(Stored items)
----
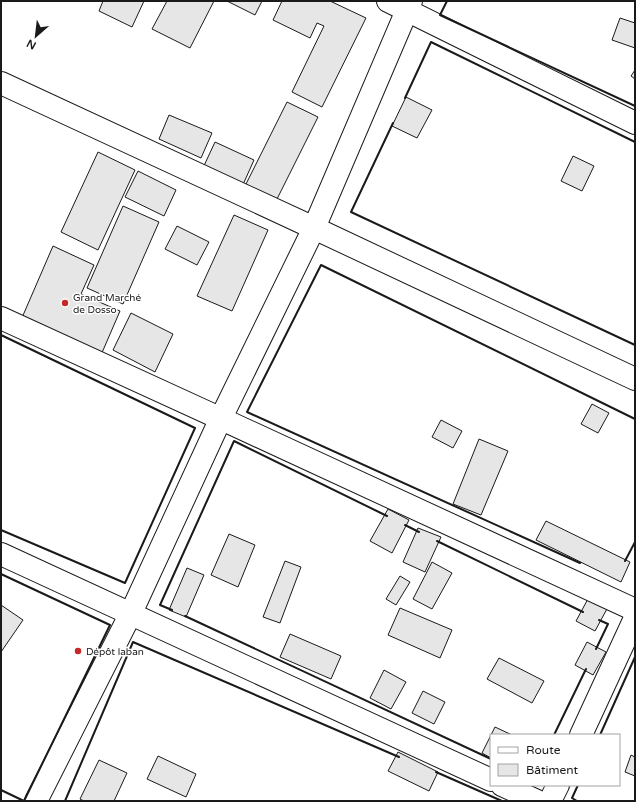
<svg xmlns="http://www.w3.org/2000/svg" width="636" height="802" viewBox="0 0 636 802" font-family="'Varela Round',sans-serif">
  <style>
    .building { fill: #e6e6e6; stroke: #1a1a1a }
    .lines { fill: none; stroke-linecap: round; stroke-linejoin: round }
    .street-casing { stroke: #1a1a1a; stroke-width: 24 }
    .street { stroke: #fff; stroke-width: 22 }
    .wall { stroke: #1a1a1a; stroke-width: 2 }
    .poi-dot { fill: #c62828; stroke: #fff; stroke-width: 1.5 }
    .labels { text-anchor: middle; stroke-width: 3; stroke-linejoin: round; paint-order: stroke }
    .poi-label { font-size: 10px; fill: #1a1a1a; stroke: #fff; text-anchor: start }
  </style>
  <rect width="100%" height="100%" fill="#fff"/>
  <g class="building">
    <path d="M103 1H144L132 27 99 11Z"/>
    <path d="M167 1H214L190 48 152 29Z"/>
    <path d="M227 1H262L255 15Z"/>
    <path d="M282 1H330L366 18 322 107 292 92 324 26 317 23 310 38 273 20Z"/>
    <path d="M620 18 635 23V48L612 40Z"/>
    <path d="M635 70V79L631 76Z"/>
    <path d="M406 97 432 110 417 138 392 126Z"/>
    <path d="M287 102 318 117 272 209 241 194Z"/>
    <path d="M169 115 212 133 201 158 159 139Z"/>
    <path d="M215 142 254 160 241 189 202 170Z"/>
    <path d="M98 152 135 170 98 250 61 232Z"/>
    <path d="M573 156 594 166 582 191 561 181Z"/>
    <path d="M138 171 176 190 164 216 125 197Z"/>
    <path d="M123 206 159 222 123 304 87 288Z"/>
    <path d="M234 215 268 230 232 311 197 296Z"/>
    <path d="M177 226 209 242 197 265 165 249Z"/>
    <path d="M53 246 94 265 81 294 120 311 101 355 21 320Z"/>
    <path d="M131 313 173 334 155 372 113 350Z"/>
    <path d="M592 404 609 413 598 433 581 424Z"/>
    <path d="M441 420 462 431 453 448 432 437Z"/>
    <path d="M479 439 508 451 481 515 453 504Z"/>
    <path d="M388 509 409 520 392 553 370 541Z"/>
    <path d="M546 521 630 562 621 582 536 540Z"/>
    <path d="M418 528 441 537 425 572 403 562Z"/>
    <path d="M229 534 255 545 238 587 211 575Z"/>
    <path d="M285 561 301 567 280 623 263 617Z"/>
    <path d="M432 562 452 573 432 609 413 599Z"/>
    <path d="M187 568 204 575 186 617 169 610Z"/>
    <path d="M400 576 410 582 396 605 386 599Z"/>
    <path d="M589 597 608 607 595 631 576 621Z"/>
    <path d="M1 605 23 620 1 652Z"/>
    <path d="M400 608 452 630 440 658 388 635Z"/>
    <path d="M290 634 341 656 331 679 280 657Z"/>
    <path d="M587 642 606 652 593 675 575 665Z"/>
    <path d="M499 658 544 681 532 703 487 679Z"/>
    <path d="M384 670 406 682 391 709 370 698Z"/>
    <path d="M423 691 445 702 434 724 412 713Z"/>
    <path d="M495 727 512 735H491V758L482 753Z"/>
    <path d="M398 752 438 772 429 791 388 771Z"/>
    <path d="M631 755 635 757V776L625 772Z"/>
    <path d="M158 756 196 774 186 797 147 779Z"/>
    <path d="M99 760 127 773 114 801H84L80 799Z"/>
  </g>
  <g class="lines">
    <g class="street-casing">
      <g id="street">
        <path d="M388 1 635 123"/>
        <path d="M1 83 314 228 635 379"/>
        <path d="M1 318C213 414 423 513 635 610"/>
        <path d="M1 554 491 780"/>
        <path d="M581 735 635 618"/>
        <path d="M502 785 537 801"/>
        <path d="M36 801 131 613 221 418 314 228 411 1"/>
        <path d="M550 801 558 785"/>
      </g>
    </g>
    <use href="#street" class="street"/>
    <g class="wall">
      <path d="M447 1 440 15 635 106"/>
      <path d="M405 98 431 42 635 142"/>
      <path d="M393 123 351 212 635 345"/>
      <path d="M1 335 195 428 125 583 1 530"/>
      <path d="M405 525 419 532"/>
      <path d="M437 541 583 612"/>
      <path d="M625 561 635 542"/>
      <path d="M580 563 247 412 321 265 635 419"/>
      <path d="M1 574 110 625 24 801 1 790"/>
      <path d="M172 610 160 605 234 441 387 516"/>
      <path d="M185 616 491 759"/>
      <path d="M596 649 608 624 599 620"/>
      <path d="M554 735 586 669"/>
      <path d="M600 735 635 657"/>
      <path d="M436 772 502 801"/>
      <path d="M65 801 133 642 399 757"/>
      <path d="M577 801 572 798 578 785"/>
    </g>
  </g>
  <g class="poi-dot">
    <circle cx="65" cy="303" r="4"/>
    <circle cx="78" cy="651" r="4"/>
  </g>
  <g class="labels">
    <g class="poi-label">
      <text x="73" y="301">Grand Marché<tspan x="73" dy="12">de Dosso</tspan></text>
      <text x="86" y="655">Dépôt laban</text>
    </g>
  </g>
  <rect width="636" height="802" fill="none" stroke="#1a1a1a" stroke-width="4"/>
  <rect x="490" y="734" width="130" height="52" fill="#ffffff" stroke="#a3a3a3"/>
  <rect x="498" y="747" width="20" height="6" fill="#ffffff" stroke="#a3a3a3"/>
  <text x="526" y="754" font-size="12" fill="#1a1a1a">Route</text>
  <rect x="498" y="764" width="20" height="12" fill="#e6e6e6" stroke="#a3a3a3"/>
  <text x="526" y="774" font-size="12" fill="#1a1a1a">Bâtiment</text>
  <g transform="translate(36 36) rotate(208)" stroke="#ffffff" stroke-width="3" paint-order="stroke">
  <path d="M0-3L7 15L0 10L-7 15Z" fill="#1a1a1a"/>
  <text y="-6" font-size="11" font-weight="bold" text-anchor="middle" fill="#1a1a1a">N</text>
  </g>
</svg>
----
_Exercise description_
Copy out the data above exactly, except the pictures.

_Written reply_
<svg xmlns="http://www.w3.org/2000/svg" width="636" height="802" viewBox="0 0 636 802" font-family="'Varela Round',sans-serif">
  <style>
    .building { fill: #e6e6e6; stroke: #1a1a1a }
    .lines { fill: none; stroke-linecap: round; stroke-linejoin: round }
    .street-casing { stroke: #1a1a1a; stroke-width: 24 }
    .street { stroke: #fff; stroke-width: 22 }
    .wall { stroke: #1a1a1a; stroke-width: 2 }
    .poi-dot { fill: #c62828; stroke: #fff; stroke-width: 1.5 }
    .labels { text-anchor: middle; stroke-width: 3; stroke-linejoin: round; paint-order: stroke }
    .poi-label { font-size: 10px; fill: #1a1a1a; stroke: #fff; text-anchor: start }
  </style>
  <rect width="100%" height="100%" fill="#fff"/>
  <g class="building">
    <path d="M103 1H144L132 27 99 11Z"/>
    <path d="M167 1H214L190 48 152 29Z"/>
    <path d="M227 1H262L255 15Z"/>
    <path d="M282 1H330L366 18 322 107 292 92 324 26 317 23 310 38 273 20Z"/>
    <path d="M620 18 635 23V48L612 40Z"/>
    <path d="M635 70V79L631 76Z"/>
    <path d="M406 97 432 110 417 138 392 126Z"/>
    <path d="M287 102 318 117 272 209 241 194Z"/>
    <path d="M169 115 212 133 201 158 159 139Z"/>
    <path d="M215 142 254 160 241 189 202 170Z"/>
    <path d="M98 152 135 170 98 250 61 232Z"/>
    <path d="M573 156 594 166 582 191 561 181Z"/>
    <path d="M138 171 176 190 164 216 125 197Z"/>
    <path d="M123 206 159 222 123 304 87 288Z"/>
    <path d="M234 215 268 230 232 311 197 296Z"/>
    <path d="M177 226 209 242 197 265 165 249Z"/>
    <path d="M53 246 94 265 81 294 120 311 101 355 21 320Z"/>
    <path d="M131 313 173 334 155 372 113 350Z"/>
    <path d="M592 404 609 413 598 433 581 424Z"/>
    <path d="M441 420 462 431 453 448 432 437Z"/>
    <path d="M479 439 508 451 481 515 453 504Z"/>
    <path d="M388 509 409 520 392 553 370 541Z"/>
    <path d="M546 521 630 562 621 582 536 540Z"/>
    <path d="M418 528 441 537 425 572 403 562Z"/>
    <path d="M229 534 255 545 238 587 211 575Z"/>
    <path d="M285 561 301 567 280 623 263 617Z"/>
    <path d="M432 562 452 573 432 609 413 599Z"/>
    <path d="M187 568 204 575 186 617 169 610Z"/>
    <path d="M400 576 410 582 396 605 386 599Z"/>
    <path d="M589 597 608 607 595 631 576 621Z"/>
    <path d="M1 605 23 620 1 652Z"/>
    <path d="M400 608 452 630 440 658 388 635Z"/>
    <path d="M290 634 341 656 331 679 280 657Z"/>
    <path d="M587 642 606 652 593 675 575 665Z"/>
    <path d="M499 658 544 681 532 703 487 679Z"/>
    <path d="M384 670 406 682 391 709 370 698Z"/>
    <path d="M423 691 445 702 434 724 412 713Z"/>
    <path d="M495 727 512 735H491V758L482 753Z"/>
    <path d="M398 752 438 772 429 791 388 771Z"/>
    <path d="M631 755 635 757V776L625 772Z"/>
    <path d="M158 756 196 774 186 797 147 779Z"/>
    <path d="M99 760 127 773 114 801H84L80 799Z"/>
  </g>
  <g class="lines">
    <g class="street-casing">
      <g id="street">
        <path d="M388 1 635 123"/>
        <path d="M1 83 314 228 635 379"/>
        <path d="M1 318C213 414 423 513 635 610"/>
        <path d="M1 554 491 780"/>
        <path d="M581 735 635 618"/>
        <path d="M502 785 537 801"/>
        <path d="M36 801 131 613 221 418 314 228 411 1"/>
        <path d="M550 801 558 785"/>
      </g>
    </g>
    <use href="#street" class="street"/>
    <g class="wall">
      <path d="M447 1 440 15 635 106"/>
      <path d="M405 98 431 42 635 142"/>
      <path d="M393 123 351 212 635 345"/>
      <path d="M1 335 195 428 125 583 1 530"/>
      <path d="M405 525 419 532"/>
      <path d="M437 541 583 612"/>
      <path d="M625 561 635 542"/>
      <path d="M580 563 247 412 321 265 635 419"/>
      <path d="M1 574 110 625 24 801 1 790"/>
      <path d="M172 610 160 605 234 441 387 516"/>
      <path d="M185 616 491 759"/>
      <path d="M596 649 608 624 599 620"/>
      <path d="M554 735 586 669"/>
      <path d="M600 735 635 657"/>
      <path d="M436 772 502 801"/>
      <path d="M65 801 133 642 399 757"/>
      <path d="M577 801 572 798 578 785"/>
    </g>
  </g>
  <g class="poi-dot">
    <circle cx="65" cy="303" r="4"/>
    <circle cx="78" cy="651" r="4"/>
  </g>
  <g class="labels">
    <g class="poi-label">
      <text x="73" y="301">Grand Marché<tspan x="73" dy="12">de Dosso</tspan></text>
      <text x="86" y="655">Dépôt laban</text>
    </g>
  </g>
  <rect width="636" height="802" fill="none" stroke="#1a1a1a" stroke-width="4"/>
  <rect x="490" y="734" width="130" height="52" fill="#ffffff" stroke="#a3a3a3"/>
  <rect x="498" y="747" width="20" height="6" fill="#ffffff" stroke="#a3a3a3"/>
  <text x="526" y="754" font-size="12" fill="#1a1a1a">Route</text>
  <rect x="498" y="764" width="20" height="12" fill="#e6e6e6" stroke="#a3a3a3"/>
  <text x="526" y="774" font-size="12" fill="#1a1a1a">Bâtiment</text>
  <g transform="translate(36 36) rotate(208)" stroke="#ffffff" stroke-width="3" paint-order="stroke">
  <path d="M0-3L7 15L0 10L-7 15Z" fill="#1a1a1a"/>
  <text y="-6" font-size="11" font-weight="bold" text-anchor="middle" fill="#1a1a1a">N</text>
  </g>
</svg>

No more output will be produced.